At the same time, the justices are also weighing if the parties before them present a “case or controversy” that allows them to weigh in and decide the question. The Justices asked that the parties address the “jurisdiction” question because the Obama administration decided to stop defending DOMA in court because it came to believe the law is unconstitutional.

Although the US is now effectively on  the same side as Edith Windsor, the New York lesbian who challenged DOMA because the federal government didn’t recognize her marriage to her late spouse and taxed that spouse’s estate, Mary is hopeful that the court will reach the merits of the case. The court can find adversity, Mary noted, where the lower courts found DOMA unconstitutional and ordered reimbursement to Edith Windsor from the US Treasury, and also because the President continues to enforce the law.

There were also arguments about whether the Bipartisan Legal Advisory Group, a group of U.S. House members, had “standing” – or the legal right – to take up the legal defense of DOMA after the Obama administration stopped.  That group did not act for the whole House and has no particular and personal injury, but instead only a general (even if passionate) interest in DOMA being enforced.

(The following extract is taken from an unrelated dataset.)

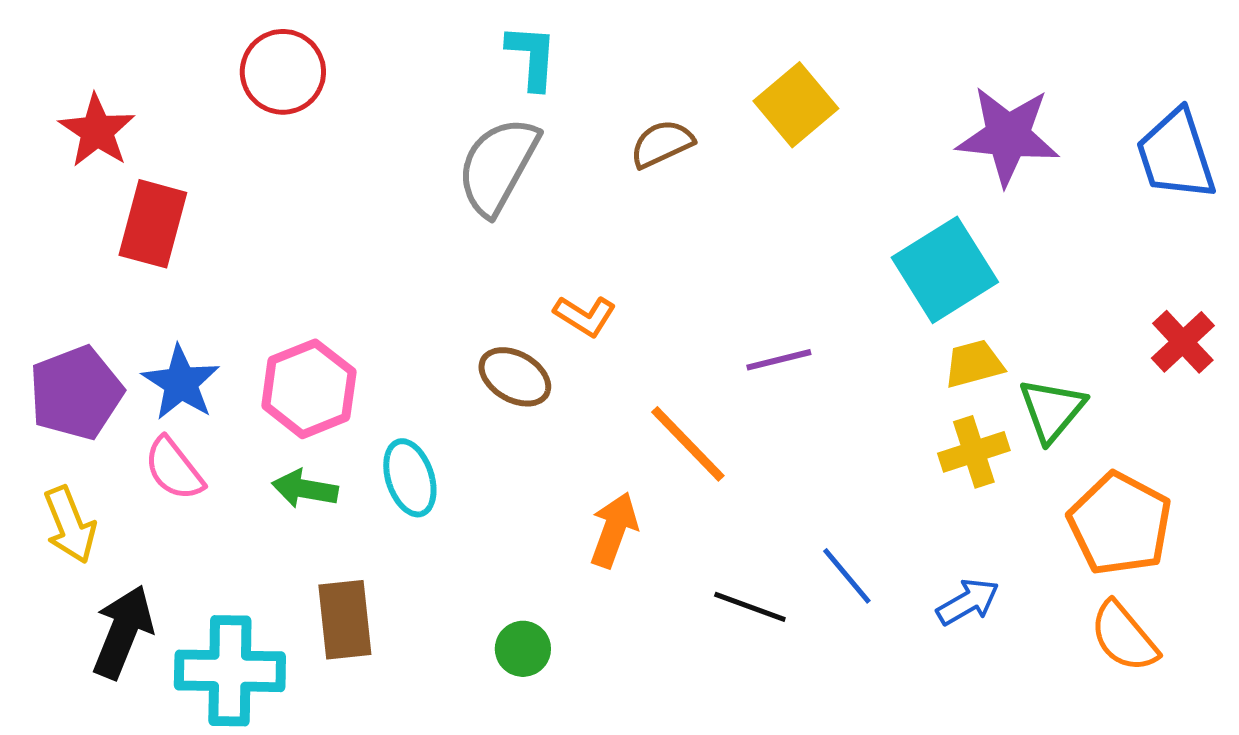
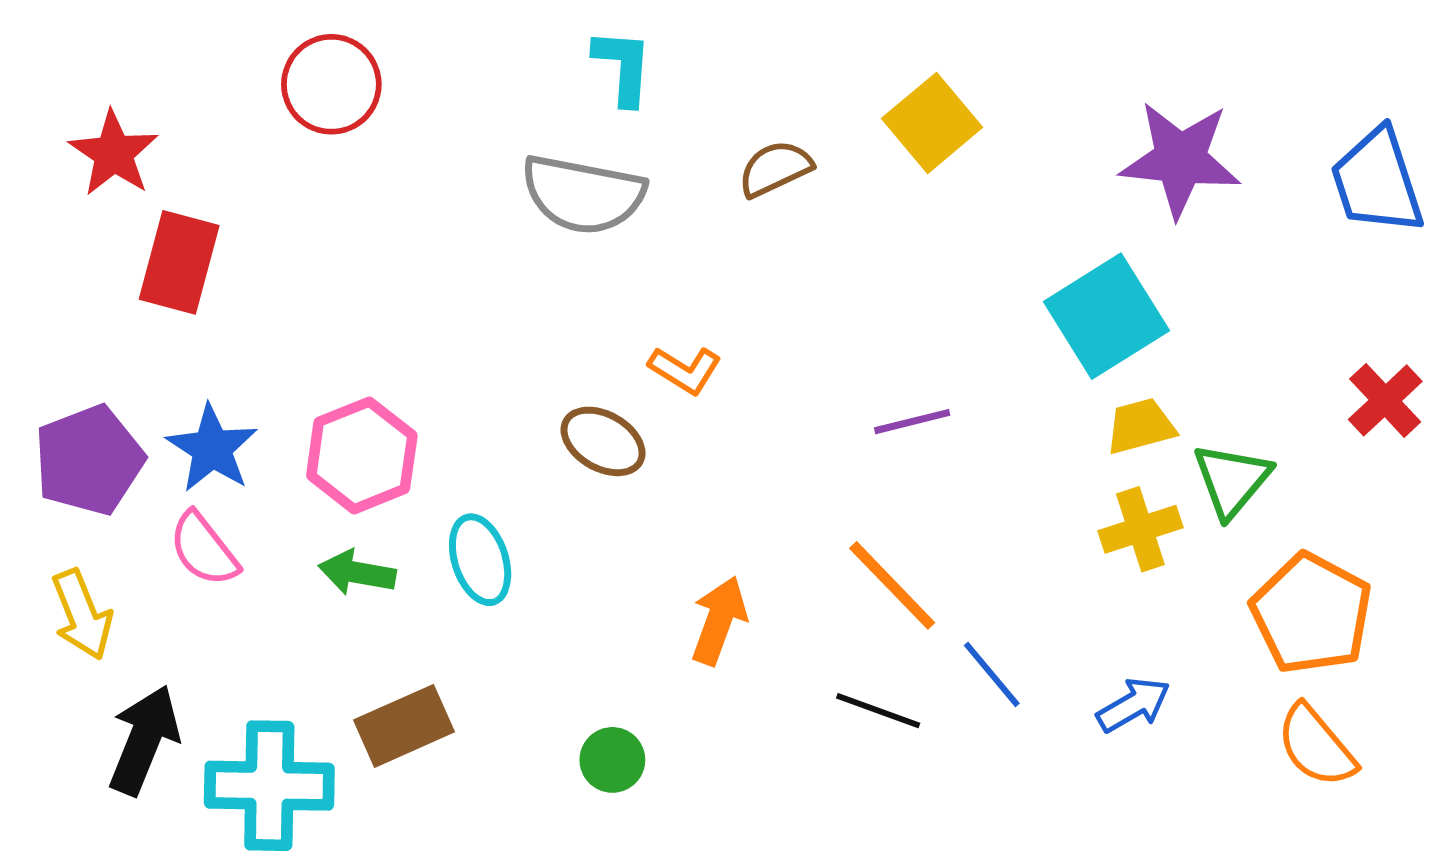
gray semicircle: (498, 166) -> (583, 194), turned -108
orange line: (688, 444) -> (892, 585), moved
brown rectangle: (345, 620) -> (404, 726), turned 72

Similarly, the Supreme Court is also weighing whether or not they have jurisdiction to hear Hollingsworth v. Perry.  The State of California did not appeal when Judge Walker invalidated Prop 8 after trial in August 2010.  Like BLAG in the DOMA context, the proponents are not personally harmed by Prop 8.  Moreover, private citizens do not normally have a basis for asserting the interests of the state itself.

Mary noted that five justices seemed “very concerned” about whether Prop. 8 proponents should have appealed Judge Vaughn Walker’s District Court decision that the measure was unconstitutional to the 9th Circuit Court of Appeals, which upheld Walker’s ruling. If the Supreme Court finds that the Prop 8 proponents had no standing to appeal, the case would be dismissed, resulting in a significant victory in restoring marriage in California.

Despite all the wrangling over jurisdiction at oral argument, Mary theorized that it would be odd for the Court to avoid the merits of the cases. “It would be quite odd, I think, for the Supreme Court to have granted review in both of these cases and then suddenly to decide that neither of them should have been before it.”

The justices have now retreated to their chambers to deliberate, digest the many party and amicus briefs filed in the cases, and exchange draft opinions. There’s no predicting the outcome though the reams of speculation and analysis that have already been written will certainly keep you – and me - occupied from now until we actually get a decision, mostly likely sometime in June.